Gould, A.N., Penny, C.B., Patel, C.C., Candy, G.P.
South African journal of botany 2015 v.100 pp. 63-68
Senecio, alkaloids, animal models, death, enzymes, hepatotoxicity, histology, liver function, monitoring, pH, regrowth, swine, thin layer chromatography, tissue repair, topical application, South Africa
Senecio serratuloides (Asteraceae/Compositae) is a traditional herbal remedy used to treat skin wounds in South Africa. The plant contains hepatotoxic alkaloids and is responsible for the death of farm animals which have eaten the plant. Wound healing efficacy was determined by applying prepared plant material to deep partial-thickness wounds on a pig model and healing was compared to controls over 16days.
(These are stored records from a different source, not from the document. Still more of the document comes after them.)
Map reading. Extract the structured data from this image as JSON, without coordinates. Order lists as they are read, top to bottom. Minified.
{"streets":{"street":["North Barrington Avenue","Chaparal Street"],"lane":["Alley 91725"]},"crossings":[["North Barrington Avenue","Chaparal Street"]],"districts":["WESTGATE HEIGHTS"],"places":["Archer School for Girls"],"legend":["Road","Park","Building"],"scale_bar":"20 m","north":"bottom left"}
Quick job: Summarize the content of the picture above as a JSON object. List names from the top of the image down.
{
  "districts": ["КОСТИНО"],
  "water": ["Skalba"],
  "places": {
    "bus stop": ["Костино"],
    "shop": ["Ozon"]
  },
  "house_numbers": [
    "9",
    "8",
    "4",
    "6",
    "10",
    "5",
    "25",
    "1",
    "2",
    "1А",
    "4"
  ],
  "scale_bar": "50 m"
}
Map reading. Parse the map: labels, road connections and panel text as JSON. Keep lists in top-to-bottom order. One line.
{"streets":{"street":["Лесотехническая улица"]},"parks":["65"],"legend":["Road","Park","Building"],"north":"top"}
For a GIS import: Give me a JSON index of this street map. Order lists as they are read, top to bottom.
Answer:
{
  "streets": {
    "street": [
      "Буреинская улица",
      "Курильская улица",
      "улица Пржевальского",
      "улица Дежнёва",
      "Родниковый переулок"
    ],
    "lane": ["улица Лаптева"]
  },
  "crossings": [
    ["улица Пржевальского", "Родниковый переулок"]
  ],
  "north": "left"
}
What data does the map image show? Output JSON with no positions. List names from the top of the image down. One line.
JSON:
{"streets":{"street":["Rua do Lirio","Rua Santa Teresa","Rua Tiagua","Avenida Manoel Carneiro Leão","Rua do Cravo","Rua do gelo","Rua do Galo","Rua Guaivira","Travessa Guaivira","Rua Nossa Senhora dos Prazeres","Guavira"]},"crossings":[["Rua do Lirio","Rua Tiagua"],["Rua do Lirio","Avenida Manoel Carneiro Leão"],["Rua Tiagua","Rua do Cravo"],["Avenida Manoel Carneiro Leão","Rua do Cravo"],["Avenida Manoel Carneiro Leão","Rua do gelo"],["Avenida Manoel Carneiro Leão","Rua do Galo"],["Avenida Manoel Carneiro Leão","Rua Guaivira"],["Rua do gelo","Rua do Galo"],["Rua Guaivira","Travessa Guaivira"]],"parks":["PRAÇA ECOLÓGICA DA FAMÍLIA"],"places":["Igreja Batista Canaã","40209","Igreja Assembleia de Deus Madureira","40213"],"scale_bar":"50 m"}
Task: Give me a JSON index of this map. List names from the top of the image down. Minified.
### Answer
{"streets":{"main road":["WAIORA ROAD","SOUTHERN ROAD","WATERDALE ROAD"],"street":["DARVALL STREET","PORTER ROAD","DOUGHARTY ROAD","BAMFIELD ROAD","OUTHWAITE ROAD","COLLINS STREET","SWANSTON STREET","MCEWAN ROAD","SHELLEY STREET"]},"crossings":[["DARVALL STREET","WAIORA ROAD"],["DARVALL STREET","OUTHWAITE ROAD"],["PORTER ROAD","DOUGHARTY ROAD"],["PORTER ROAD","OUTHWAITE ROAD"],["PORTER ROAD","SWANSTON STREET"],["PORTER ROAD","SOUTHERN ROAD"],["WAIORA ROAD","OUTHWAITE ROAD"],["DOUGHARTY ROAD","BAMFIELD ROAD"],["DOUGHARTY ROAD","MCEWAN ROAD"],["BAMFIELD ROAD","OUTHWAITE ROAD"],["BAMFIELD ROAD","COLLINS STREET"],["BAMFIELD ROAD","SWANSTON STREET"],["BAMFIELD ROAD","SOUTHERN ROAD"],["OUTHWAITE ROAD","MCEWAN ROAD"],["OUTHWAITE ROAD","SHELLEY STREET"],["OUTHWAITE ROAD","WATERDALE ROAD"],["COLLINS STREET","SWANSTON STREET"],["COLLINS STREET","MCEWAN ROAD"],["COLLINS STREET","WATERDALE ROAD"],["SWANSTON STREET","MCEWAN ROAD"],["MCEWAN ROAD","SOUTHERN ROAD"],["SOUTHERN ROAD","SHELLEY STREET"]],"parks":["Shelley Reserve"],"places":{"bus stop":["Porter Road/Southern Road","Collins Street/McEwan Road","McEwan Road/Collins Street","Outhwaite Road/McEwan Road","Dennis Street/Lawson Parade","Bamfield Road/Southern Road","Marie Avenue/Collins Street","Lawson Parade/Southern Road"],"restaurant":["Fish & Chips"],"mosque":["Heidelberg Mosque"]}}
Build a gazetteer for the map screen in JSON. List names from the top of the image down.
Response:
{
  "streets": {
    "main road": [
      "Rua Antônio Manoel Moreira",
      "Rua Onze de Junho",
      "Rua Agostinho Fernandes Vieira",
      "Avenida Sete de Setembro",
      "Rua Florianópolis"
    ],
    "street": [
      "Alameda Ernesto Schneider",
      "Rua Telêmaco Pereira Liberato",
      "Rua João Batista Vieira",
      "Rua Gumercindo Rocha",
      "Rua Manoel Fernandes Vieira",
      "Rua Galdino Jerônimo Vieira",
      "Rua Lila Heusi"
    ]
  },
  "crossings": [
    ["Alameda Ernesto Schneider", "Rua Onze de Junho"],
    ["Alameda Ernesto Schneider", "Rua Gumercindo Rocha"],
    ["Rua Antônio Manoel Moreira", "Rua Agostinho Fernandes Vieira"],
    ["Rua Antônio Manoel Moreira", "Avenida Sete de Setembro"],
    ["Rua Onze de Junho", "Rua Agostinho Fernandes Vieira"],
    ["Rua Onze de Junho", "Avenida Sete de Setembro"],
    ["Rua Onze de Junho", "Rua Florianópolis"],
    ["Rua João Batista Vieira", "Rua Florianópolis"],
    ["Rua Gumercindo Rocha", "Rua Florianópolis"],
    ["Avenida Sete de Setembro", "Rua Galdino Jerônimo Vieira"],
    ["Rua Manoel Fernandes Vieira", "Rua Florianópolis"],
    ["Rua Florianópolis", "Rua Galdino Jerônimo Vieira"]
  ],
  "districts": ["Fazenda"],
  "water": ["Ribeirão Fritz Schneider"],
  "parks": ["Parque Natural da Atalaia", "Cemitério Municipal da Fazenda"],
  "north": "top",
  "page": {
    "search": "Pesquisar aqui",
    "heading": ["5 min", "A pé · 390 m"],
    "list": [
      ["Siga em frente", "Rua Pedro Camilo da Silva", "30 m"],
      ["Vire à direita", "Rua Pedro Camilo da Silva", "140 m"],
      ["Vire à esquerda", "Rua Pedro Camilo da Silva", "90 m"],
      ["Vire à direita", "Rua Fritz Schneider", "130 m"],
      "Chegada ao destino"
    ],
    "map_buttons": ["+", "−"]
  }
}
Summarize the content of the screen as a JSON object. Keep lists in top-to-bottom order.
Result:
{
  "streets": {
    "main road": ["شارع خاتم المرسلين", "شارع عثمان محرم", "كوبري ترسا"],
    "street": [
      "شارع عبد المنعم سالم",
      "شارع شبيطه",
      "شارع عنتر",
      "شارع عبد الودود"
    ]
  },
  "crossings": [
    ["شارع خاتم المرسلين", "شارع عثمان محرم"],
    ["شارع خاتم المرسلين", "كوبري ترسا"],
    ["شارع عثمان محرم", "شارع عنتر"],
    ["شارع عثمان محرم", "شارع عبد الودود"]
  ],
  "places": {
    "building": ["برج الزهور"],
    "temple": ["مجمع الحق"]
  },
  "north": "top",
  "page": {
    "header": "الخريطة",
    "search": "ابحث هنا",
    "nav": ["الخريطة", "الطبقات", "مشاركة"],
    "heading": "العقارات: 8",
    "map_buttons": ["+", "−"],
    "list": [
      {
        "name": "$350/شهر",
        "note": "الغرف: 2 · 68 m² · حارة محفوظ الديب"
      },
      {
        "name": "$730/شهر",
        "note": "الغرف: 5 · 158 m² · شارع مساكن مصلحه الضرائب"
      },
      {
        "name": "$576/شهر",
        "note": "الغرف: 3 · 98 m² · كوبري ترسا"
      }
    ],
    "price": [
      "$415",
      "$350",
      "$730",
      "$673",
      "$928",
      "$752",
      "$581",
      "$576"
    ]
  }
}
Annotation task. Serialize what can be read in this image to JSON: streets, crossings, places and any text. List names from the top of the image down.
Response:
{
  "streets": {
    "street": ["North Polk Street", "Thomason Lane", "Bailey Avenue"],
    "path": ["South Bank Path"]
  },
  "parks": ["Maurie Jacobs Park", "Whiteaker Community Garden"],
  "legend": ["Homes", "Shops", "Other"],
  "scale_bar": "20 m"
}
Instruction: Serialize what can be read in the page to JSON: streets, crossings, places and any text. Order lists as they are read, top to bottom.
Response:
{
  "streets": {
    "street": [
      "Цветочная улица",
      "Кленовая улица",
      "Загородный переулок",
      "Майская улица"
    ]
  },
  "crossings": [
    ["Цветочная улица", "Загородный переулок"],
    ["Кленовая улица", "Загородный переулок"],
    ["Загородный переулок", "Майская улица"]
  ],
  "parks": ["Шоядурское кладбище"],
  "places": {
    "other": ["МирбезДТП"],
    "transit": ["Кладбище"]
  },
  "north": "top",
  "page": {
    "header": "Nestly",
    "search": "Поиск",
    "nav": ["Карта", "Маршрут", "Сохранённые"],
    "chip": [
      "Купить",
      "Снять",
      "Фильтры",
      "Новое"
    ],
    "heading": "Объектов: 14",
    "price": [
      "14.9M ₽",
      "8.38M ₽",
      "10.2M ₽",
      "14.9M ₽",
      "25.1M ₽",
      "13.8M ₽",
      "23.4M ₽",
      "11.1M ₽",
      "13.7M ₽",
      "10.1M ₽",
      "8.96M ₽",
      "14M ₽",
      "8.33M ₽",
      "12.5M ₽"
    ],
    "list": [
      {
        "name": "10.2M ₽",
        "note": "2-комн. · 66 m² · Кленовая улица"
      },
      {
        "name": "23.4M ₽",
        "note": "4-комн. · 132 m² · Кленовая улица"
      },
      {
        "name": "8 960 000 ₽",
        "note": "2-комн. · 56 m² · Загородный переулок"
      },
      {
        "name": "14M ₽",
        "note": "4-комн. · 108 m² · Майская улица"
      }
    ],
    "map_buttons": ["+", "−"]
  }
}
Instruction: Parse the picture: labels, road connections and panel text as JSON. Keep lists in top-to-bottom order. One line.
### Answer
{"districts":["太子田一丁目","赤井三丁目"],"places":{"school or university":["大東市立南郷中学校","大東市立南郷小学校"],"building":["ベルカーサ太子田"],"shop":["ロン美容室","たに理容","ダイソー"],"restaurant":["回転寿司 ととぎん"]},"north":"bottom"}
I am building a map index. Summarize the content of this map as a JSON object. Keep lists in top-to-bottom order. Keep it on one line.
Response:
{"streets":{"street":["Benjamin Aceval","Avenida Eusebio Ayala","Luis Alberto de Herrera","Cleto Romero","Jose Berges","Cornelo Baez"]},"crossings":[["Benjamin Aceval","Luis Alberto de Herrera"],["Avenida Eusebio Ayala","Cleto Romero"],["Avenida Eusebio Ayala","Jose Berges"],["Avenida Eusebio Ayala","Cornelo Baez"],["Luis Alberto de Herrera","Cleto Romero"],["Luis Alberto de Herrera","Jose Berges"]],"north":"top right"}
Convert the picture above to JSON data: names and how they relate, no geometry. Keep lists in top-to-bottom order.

Regrowth of the skin was monitored by measuring the increasing ratio of the epidermal thickness, relative to that of normal skin. The neo-epidermis of plant-treated wounds was significantly thicker on days 5 and 7 and was maximal on day 7, compared with day 9 for the controls. The pH of the treated wound surface was significantly lower than the controls on day 2. The presence of alkaloids was confirmed with Dragendorff's reagent on thin layer chromatography, but liver function enzymes were no different to that of the controls and no signs of liver toxicity were apparent on histology when the plant was applied topically to wounds. S serratuloides treatment accelerated the healing of deep partial thickness wounds and the epidermal thickness ratio was found to be a useful marker in monitoring the wound healing process. The significance of the lower wound surface pH remains to be fully determined.